Best Use: Use a flow chart when you need to show how one event leads to another, e.g. the typical steps an online shopper goes through before making a purchase.
What Is It? This is a type of flow diagram where the width of the arrows represents quantity.
Best Use: Sankey diagrams are most commonly used to show different levels of energy, cost, or materials used in a process. The form was created in the late 19th century by Captain Henry Sankey, who used this type of chart to depict the energy efficiency of a steam engine.
Entity Relationship Diagram
What Is It? As the name implies, this type of diagram visualizes different entities and their relationship to one another.
Best Use: Entity relationship diagrams are most commonly used in software engineering to organize data within databases or information systems, but it can be used in any situation where you need to show relationships, such as the hierarchy of employees in a typical 1950s newsroom.
What Is It? Also called a place/transition net, this type of graph uses distinct nodes to represent transitions or events that may occur in relation to places or conditions, which are represented by circles.

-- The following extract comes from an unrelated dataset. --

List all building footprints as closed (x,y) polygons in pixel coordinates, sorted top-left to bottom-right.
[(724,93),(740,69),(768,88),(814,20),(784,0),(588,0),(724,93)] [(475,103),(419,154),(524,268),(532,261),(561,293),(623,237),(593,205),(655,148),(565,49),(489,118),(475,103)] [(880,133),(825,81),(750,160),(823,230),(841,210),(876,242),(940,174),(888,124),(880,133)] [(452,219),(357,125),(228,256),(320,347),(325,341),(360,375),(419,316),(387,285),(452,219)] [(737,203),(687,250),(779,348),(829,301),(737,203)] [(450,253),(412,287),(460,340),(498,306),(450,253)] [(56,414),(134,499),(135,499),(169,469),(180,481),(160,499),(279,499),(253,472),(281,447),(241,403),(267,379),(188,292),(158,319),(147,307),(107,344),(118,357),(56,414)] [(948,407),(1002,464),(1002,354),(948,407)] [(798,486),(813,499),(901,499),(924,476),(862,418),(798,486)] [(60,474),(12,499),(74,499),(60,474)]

Best Use: This format was originally developed to describe chemical processes, but it could be useful for anyone who is working with event types and locations as their two variables (e.g. passengers boarding or getting off a city bus at different stops).
What Is It? This popular type of chart visualizes data using a map of a geographical area, like the United States or the African continent.

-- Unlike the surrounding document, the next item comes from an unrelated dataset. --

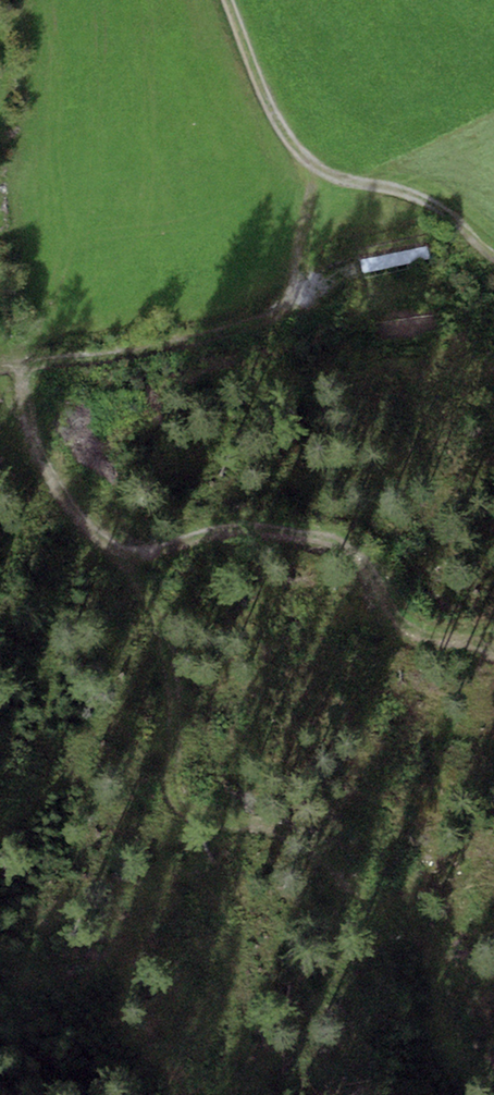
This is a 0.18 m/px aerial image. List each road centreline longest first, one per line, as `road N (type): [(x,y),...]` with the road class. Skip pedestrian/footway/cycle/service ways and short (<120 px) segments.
road 1 (track): [(1,315),(20,365),(26,427),(59,491),(123,561),(219,528),(342,544),(375,567),(395,625),(485,645)]
road 2 (track): [(123,561),(159,617),(173,698),(169,782),(179,804),(203,820),(281,827),(341,873)]
road 3 (track): [(315,168),(287,307),(269,320),(0,369)]
road 4 (track): [(493,255),(432,200),(345,180),(288,143),(226,0)]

Best Use: Data maps work best when you’re comparing one variable across different regions, such as most popular grocery store in each US state or average energy use across cities in Canada.
What Is It? A treemap shows hierarchies by nesting smaller rectangles inside larger rectangles. The largest rectangles are general categories, while the smaller rectangles inside represent subcategories.
Best Use: Treemaps are always used to display hierarchical data. In recent years, they’ve become a popular means of displaying news headlines.
What Is It? System dynamics graphs explain the behavior of a complex system using flows and feedback loops, which are usually represented with arrows.
Best Use: If you need to explain a complex system or a causal loop, such as factors that play into the growth or decline of a fast food business, a system dynamics/simulation graph may be your best bet.
What Is It? A semantic network is a graph where each vertice represents a different semantic concept. Similar to a cluster map, lines can be drawn between vertices to show the connection between two ideas.
Best Use: Semantic networks are useful for representing schemas or logical connections, such as words most commonly associated with “summer” or words most commonly entered into Google after “summer.”